▶ Text:
** start **

Unified deep learning models for Computer Vision

Project description

UniCV

UniCV is a unified, extensible framework for computer vision models that operate across heterogeneous input and output representations. It wraps state-of-the-art models — depth estimators, Gaussian splat predictors, mesh generators, and more — behind a single, composable VisionModule interface.

Philosophy

Modern computer vision has fragmented into dozens of incompatible APIs: each model ships with its own preprocessing, its own output format, and its own integration burden.

The architecture and design philosophy of UniCV is inspired by modular deep learning ecosystems such as pytorch and HuggingFace's transformers, as well as recent efforts toward foundation models and generalist perception systems in computer vision. Rather than prescribing fixed pipelines (e.g. RGB → Depth or RGB → Mesh), UniCV abstracts vision algorithms as composable transformations between representation spaces.

The core abstraction of UniCV is VisionModule, which defines a standardized interface for mapping any combination of visual input modalities to any combination of output modalities. These modalities include, but are not limited to:

RGB images
Depth maps
Point clouds
Meshes
Gaussian splats and other implicit or semi-implicit scene representations

Concrete vision algorithms—such as monocular depth estimation, RGB-to-point-cloud reconstruction, or RGB-D refinement—are implemented as subclasses of this abstract interface. Existing models available online (e.g. DepthPro, MiDaS, CDM, or point-cloud reconstruction networks) can be redefined within this framework without altering their internal logic, allowing them to be seamlessly integrated into a shared system.

UniCV is hence designed to accommodate the full spectrum of modern 3D perception: classical CNNs, ViT-based backbones, implicit neural representations, Gaussian splatting, and diffusion-based generation.

** end **

▶ Task statement:
Reproduce the UniCV project description above word for word, from its title line to its final sentence.

▶ Stored data:
** start **

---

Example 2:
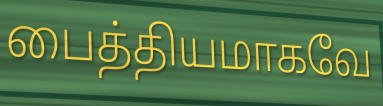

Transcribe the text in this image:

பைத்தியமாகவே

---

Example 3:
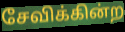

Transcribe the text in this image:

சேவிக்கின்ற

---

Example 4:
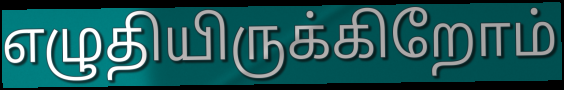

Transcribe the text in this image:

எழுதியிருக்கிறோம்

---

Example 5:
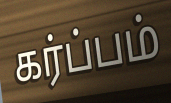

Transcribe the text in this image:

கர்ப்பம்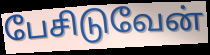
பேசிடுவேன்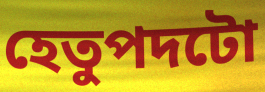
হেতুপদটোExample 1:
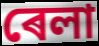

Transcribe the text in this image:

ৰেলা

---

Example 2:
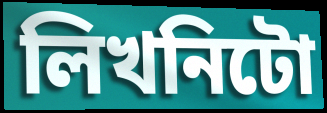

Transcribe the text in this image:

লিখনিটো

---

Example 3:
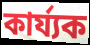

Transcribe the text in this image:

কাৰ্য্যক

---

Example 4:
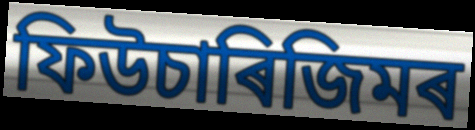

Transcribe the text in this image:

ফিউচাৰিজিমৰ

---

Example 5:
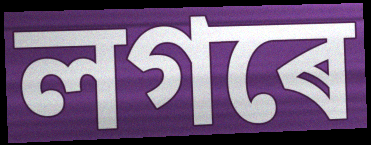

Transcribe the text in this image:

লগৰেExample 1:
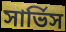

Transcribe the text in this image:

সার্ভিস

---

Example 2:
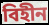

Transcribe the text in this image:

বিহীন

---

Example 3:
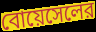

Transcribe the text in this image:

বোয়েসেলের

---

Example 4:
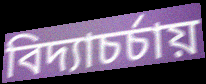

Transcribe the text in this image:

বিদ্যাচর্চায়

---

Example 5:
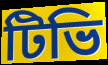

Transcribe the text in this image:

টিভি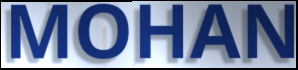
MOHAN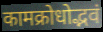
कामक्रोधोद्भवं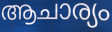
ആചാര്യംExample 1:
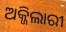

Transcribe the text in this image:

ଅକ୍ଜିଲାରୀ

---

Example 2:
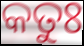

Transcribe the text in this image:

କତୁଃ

** end **

▶ Written reply:
Unified deep learning models for Computer Vision

Project description

UniCV

UniCV is a unified, extensible framework for computer vision models that operate across heterogeneous input and output representations. It wraps state-of-the-art models — depth estimators, Gaussian splat predictors, mesh generators, and more — behind a single, composable VisionModule interface.

Philosophy

Modern computer vision has fragmented into dozens of incompatible APIs: each model ships with its own preprocessing, its own output format, and its own integration burden.

The architecture and design philosophy of UniCV is inspired by modular deep learning ecosystems such as pytorch and HuggingFace's transformers, as well as recent efforts toward foundation models and generalist perception systems in computer vision. Rather than prescribing fixed pipelines (e.g. RGB → Depth or RGB → Mesh), UniCV abstracts vision algorithms as composable transformations between representation spaces.

The core abstraction of UniCV is VisionModule, which defines a standardized interface for mapping any combination of visual input modalities to any combination of output modalities. These modalities include, but are not limited to:

RGB images
Depth maps
Point clouds
Meshes
Gaussian splats and other implicit or semi-implicit scene representations

Concrete vision algorithms—such as monocular depth estimation, RGB-to-point-cloud reconstruction, or RGB-D refinement—are implemented as subclasses of this abstract interface. Existing models available online (e.g. DepthPro, MiDaS, CDM, or point-cloud reconstruction networks) can be redefined within this framework without altering their internal logic, allowing them to be seamlessly integrated into a shared system.

UniCV is hence designed to accommodate the full spectrum of modern 3D perception: classical CNNs, ViT-based backbones, implicit neural representations, Gaussian splatting, and diffusion-based generation.